Gemessen hieran waren die Steuerbescheide nicht dergestalt zu ändern, dass bei dem Kläger nunmehr in den Streitjahren wiederum die erklärten Verluste aus der GmbH & Co. III KG zu berücksichtigen waren. Inhalt des Grundlagenbescheides vom 20. August 2003 war nämlich nicht die Feststellung solcher Verluste, sondern lediglich die Aufhebung der bisherigen Ablehnung der gesonderten Feststellung von Einkünften für die KG und die Feststellung, dass wegen Verjährung eine gesonderte Feststellung nicht mehr durchgeführt werde.

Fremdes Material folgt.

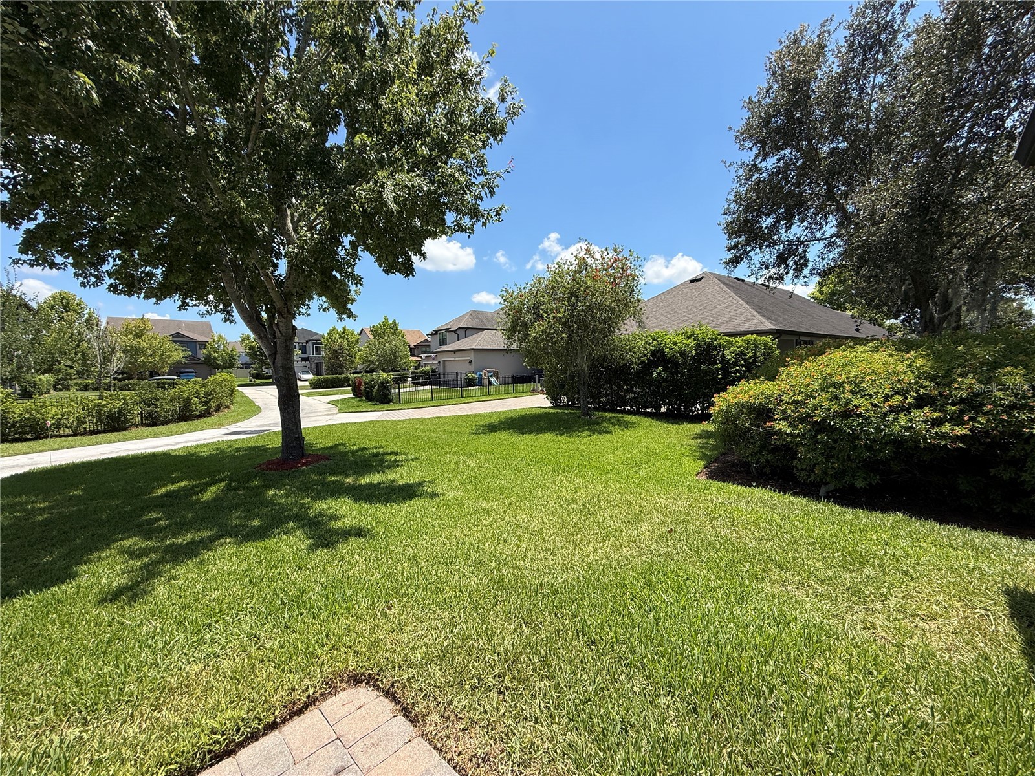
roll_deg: +0.1
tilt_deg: -1.8
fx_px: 419
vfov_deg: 85.7
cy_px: 388
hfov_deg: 102.1
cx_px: 518
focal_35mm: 14
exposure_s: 1/1464
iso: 50
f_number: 2.2
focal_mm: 2.22
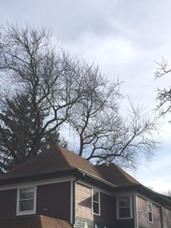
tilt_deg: +15.3
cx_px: 82
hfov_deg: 25.7
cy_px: 176
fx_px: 375
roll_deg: +0.4
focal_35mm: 57
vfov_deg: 33.0
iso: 32
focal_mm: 4.15
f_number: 2.2
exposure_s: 1/1799
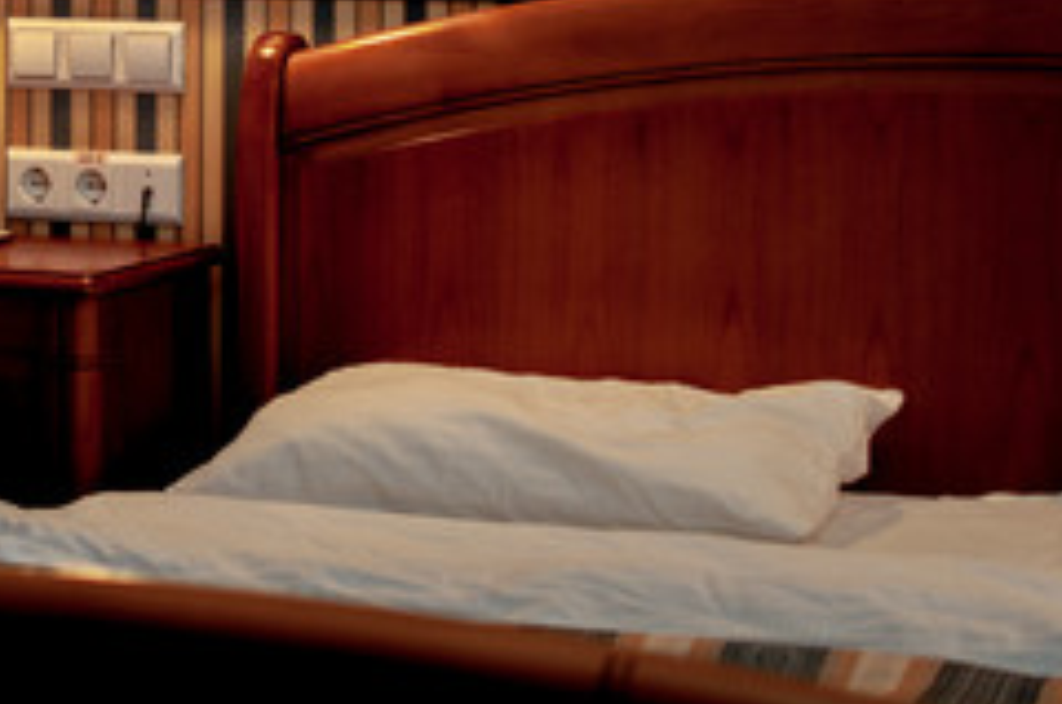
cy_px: 0
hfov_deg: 15.6
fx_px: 3805
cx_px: 13
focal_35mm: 129
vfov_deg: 10.5
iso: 200
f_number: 1.8
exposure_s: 1/30
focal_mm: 35
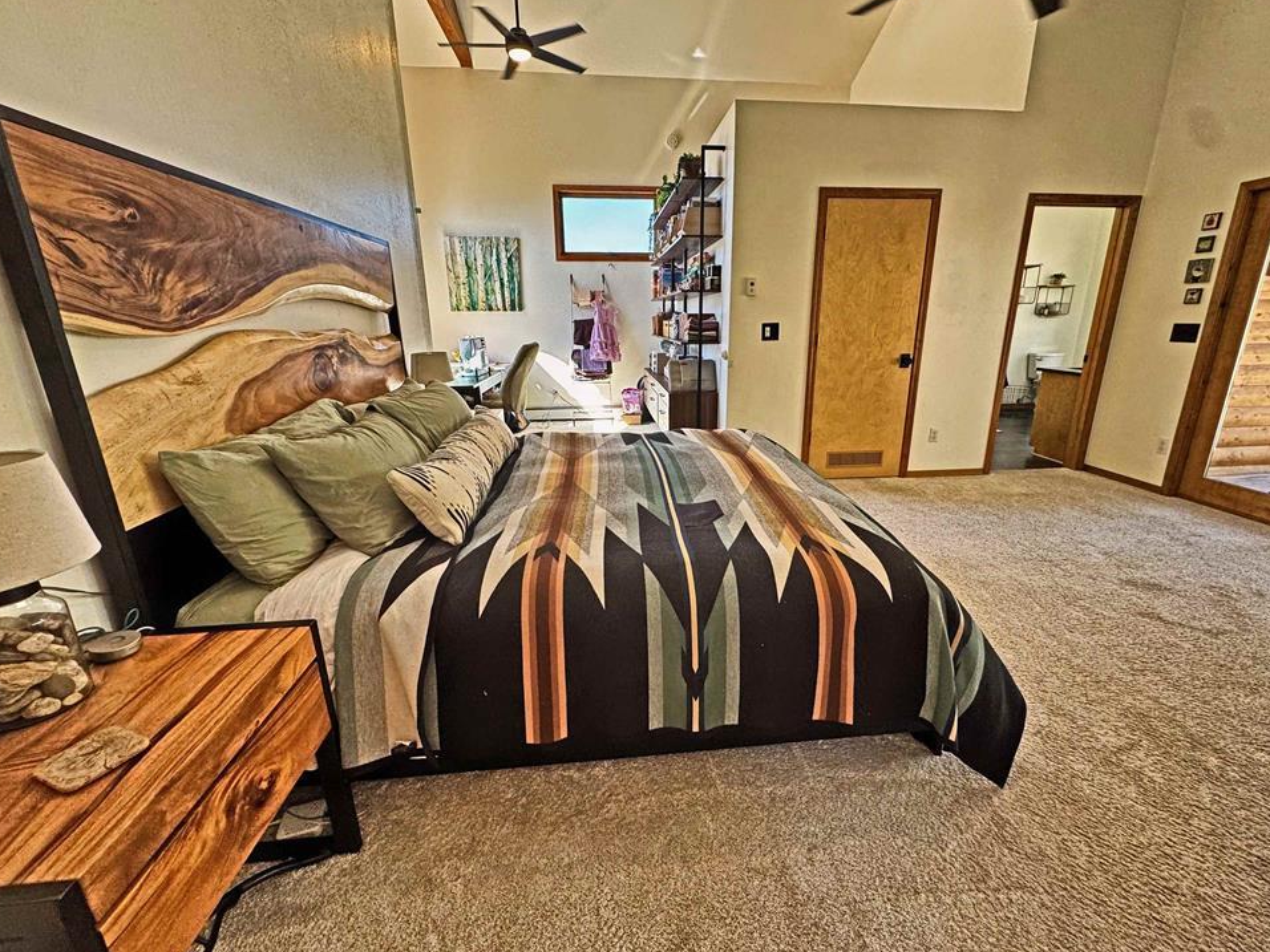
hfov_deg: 98.1
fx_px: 550
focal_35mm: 15
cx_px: 659
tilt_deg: -16.4
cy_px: 473
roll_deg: +0.8
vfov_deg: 81.7
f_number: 2.2
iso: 160
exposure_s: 1/120
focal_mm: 2.22
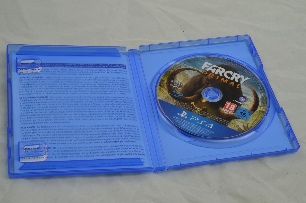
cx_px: 153
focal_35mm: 60
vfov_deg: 22.5
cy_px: 102
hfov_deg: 33.5
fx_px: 509
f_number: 20
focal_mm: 40
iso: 100
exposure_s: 1/2
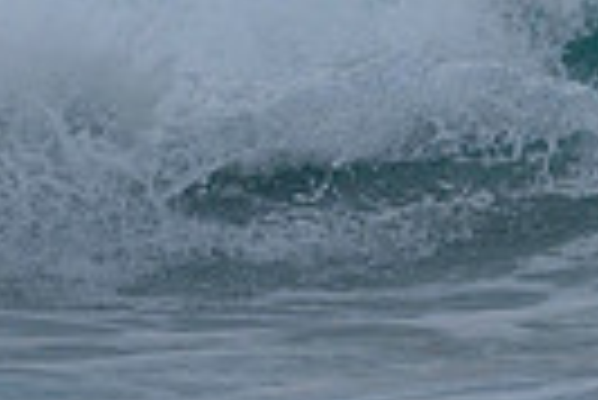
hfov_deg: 0.6
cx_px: 809
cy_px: -178
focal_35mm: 3494
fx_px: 58102
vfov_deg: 0.4
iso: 1400
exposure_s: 1/1600
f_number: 11
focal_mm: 800
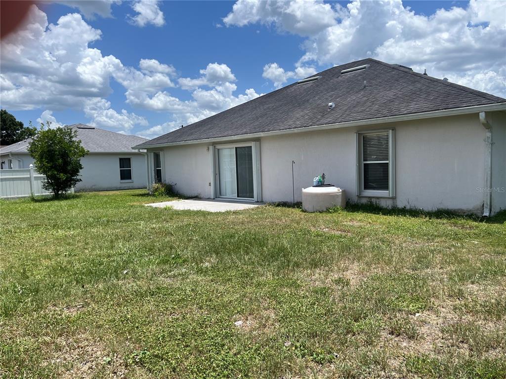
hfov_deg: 67.3
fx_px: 380
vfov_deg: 53.1
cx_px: 253
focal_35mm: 26
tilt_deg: -4.3
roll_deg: +1.7
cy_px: 190
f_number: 1.6
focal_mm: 5.1
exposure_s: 1/4310
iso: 50
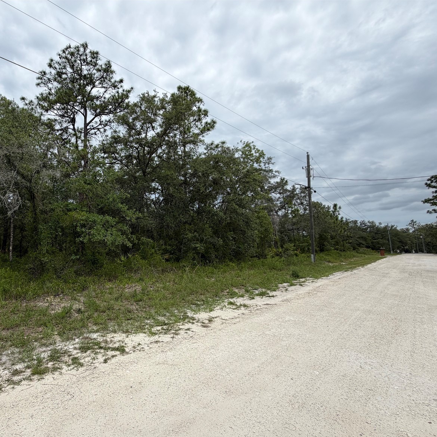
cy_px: 224
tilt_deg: +7.0
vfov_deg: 83.9
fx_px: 243
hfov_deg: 80.9
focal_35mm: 17
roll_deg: +0.5
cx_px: 143
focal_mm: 2.22
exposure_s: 1/1211
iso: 20
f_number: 2.2
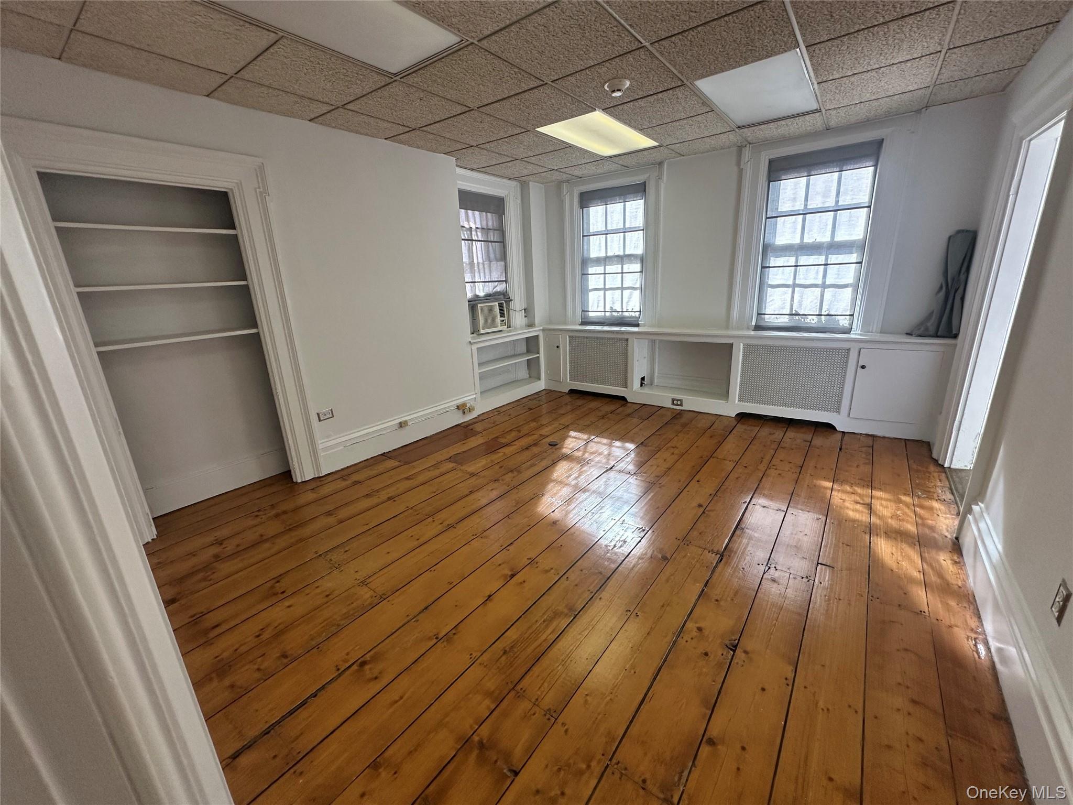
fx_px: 434
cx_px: 536
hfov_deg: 102.1
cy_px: 402
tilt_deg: -15.1
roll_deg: +2.5
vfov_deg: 85.7
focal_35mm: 14
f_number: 2.2
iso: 160
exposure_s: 1/120
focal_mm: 2.22
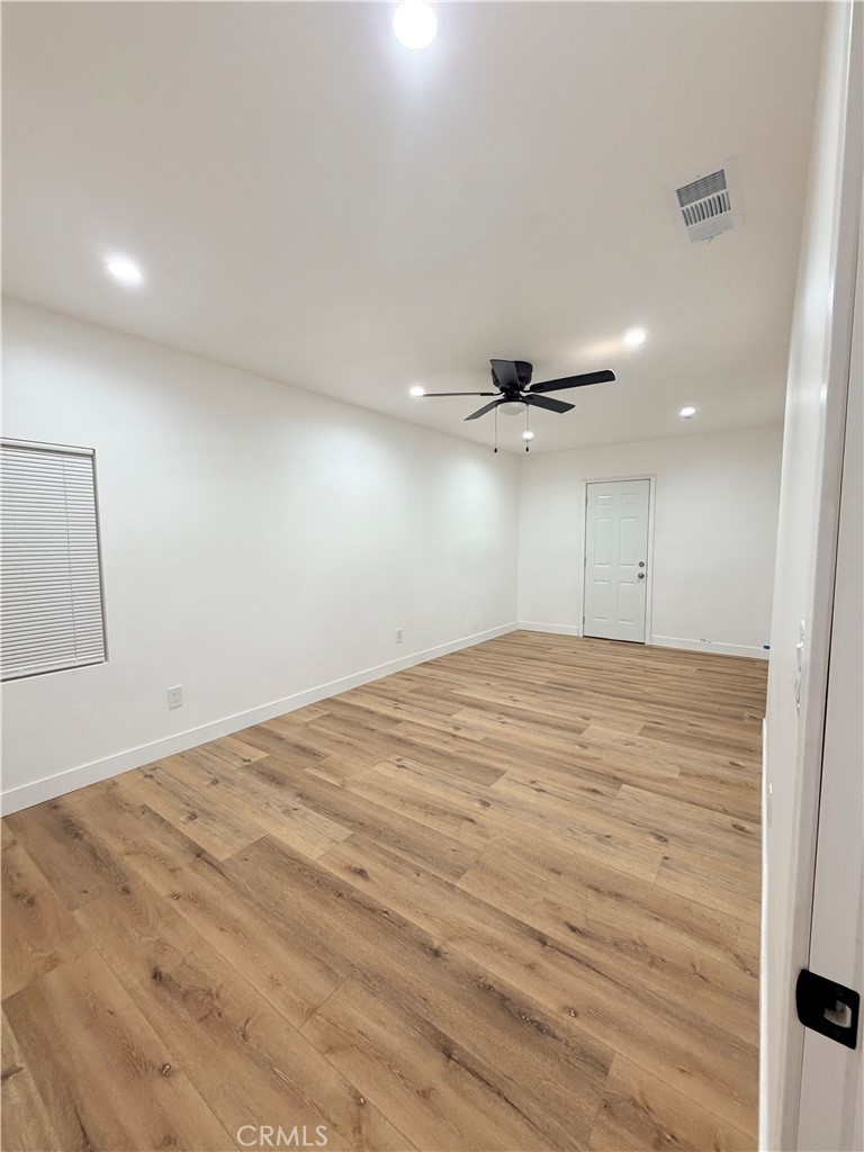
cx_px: 432
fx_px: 466
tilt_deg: -3.9
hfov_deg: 85.7
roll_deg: +0.4
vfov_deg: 102.1
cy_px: 576
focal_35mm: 14
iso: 320
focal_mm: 2.22
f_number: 2.2
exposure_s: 1/120
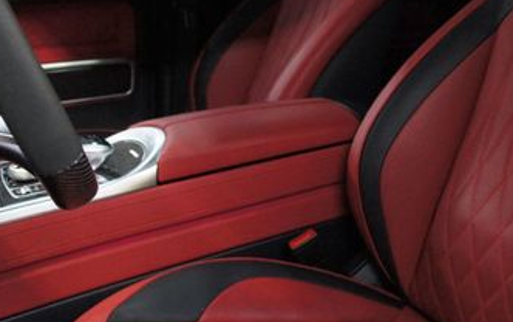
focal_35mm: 53
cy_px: 43
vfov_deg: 23.9
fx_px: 741
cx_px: 453
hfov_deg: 36.1
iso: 1600
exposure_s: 1/60
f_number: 3.5
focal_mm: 18
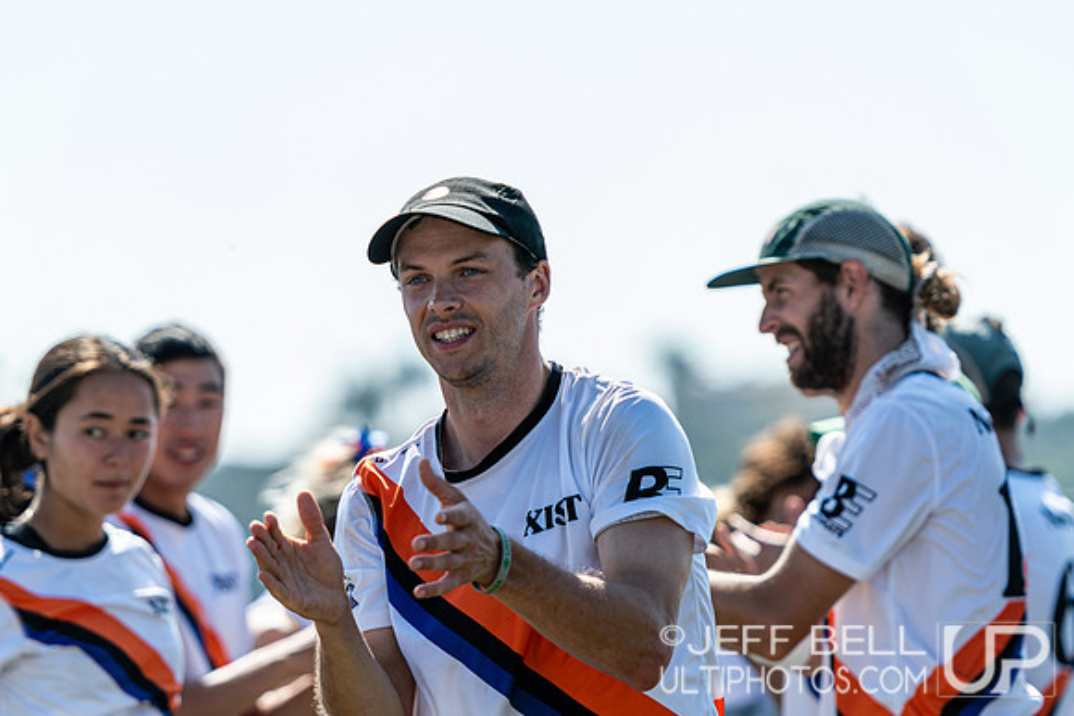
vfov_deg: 5.2
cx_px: 537
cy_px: 358
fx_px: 7833
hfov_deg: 7.8
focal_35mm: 262
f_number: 2.8
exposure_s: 1/1250
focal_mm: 175
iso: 100
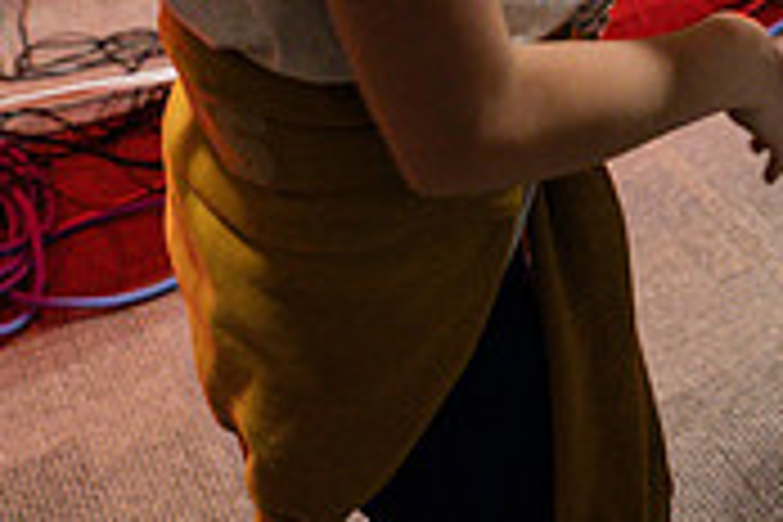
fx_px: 1740
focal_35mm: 80
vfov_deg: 15.6
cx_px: 801
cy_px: -281
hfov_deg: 24.1
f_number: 2.8
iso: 2500
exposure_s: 1/320
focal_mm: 24
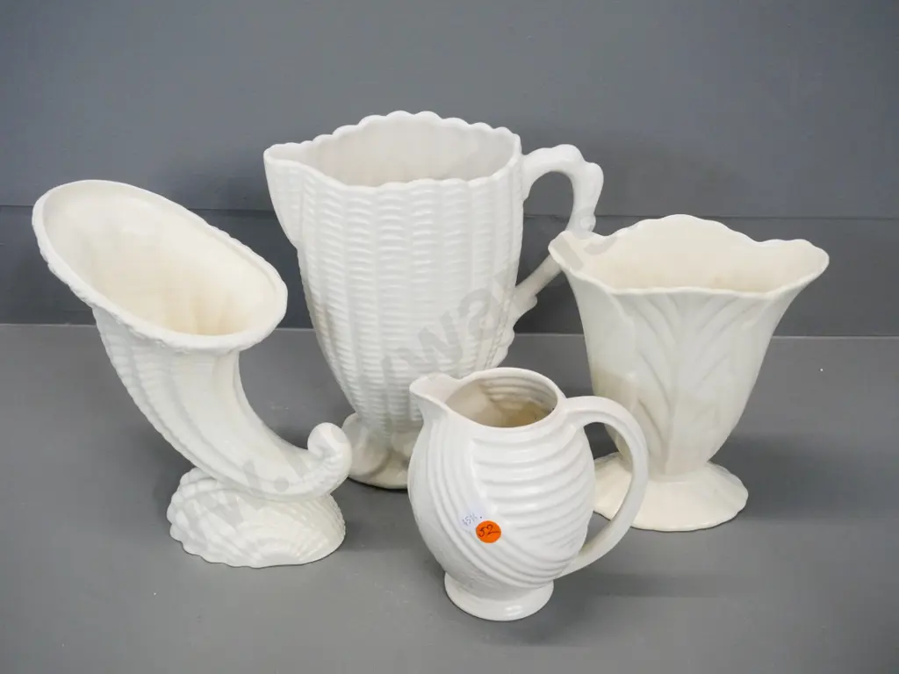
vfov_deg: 31.5
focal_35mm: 46
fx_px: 1195
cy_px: 337
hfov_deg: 41.2
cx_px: 450
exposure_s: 1/100
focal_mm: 23
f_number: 5.6
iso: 3200
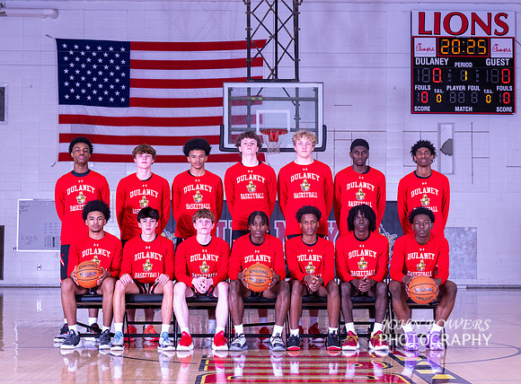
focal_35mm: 81
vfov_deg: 17.9
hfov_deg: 24.1
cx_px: 264
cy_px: 180
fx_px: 1219
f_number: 6.3
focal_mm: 70
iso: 800
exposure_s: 1/125
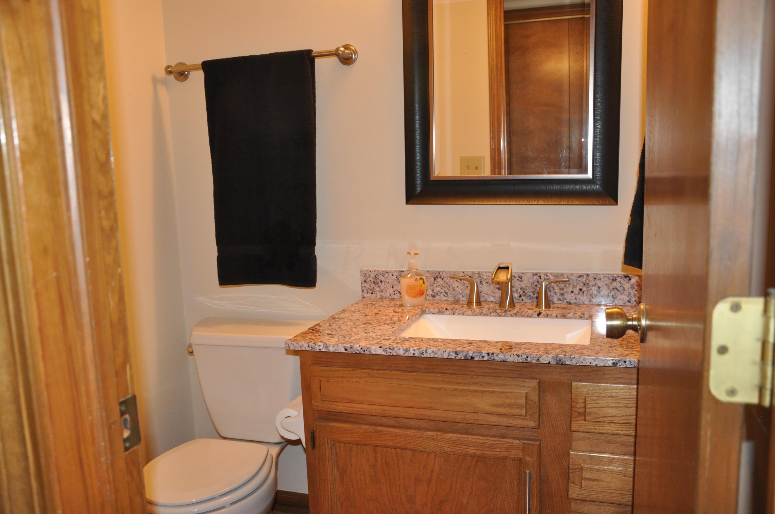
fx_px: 677
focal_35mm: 32
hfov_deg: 59.6
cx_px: 388
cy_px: 257
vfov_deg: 41.6
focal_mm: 21
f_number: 3.8
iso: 800
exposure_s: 1/60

Etwas anderes ergibt sich nicht unter Berücksichtigung des Urteils des Finanzgerichts Münster vom 1. Dezember 2004, Az.: 10 K 553/03 E. Unabhängig davon, dass die Sachverhalte nicht völlig vergleichbar sind, geht das Gericht in dieser Entscheidung wohl davon aus, dass mit der Aufhebung von Grundlagenbescheide, die eine gesonderte Feststellung ablehnen, zugleich der Zustand bezüglich der Steuerbescheide wiederhergestellt werden müsse, wie er auf Grund der vorläufigen Mitteilungen über die Verluste bestanden habe. Dieser - nicht näher begründeten Ansicht - kann, auf Grund der dargelegten Gründe nicht gefolgt werden.

Die Revision war nicht zuzulassen, da die Voraussetzungen des § 115 Abs. 2 FGO nicht vorliegen.

Die Kostenentscheidung beruht auf § 135 Abs. 1 FGO.